Begin

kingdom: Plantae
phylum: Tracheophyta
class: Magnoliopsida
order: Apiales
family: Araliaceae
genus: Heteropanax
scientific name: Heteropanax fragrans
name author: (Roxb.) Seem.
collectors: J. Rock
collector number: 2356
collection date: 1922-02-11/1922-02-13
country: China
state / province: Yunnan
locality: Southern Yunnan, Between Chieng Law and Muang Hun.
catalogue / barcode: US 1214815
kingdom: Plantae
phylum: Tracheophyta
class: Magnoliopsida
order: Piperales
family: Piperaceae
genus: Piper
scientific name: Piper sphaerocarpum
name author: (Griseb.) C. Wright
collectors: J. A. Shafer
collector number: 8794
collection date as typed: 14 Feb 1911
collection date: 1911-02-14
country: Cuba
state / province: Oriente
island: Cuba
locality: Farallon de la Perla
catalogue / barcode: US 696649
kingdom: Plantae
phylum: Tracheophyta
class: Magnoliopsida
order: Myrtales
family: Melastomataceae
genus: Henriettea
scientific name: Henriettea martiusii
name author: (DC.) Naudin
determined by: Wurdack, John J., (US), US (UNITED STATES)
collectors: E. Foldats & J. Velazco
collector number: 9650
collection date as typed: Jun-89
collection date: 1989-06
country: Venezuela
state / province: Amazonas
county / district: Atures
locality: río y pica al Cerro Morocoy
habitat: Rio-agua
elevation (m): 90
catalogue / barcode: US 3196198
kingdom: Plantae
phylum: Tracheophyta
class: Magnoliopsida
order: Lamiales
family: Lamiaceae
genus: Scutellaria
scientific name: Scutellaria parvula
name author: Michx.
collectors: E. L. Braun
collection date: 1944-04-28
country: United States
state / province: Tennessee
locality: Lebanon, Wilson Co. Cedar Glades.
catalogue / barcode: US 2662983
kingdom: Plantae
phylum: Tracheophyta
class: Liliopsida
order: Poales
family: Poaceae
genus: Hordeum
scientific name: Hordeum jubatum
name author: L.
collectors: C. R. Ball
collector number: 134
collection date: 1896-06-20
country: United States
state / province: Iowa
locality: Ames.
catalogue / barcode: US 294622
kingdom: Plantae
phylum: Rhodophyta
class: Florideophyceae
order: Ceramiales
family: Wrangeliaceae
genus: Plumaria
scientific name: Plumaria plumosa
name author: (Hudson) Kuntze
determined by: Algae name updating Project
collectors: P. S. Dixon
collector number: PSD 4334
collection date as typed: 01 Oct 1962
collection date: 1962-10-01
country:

End

Task statement: Extract each line of the entries above that contains the string "order". Matching is case-sensitive.

Problem solution:
order: Apiales
order: Piperales
order: Myrtales
order: Lamiales
order: Poales
order: Ceramiales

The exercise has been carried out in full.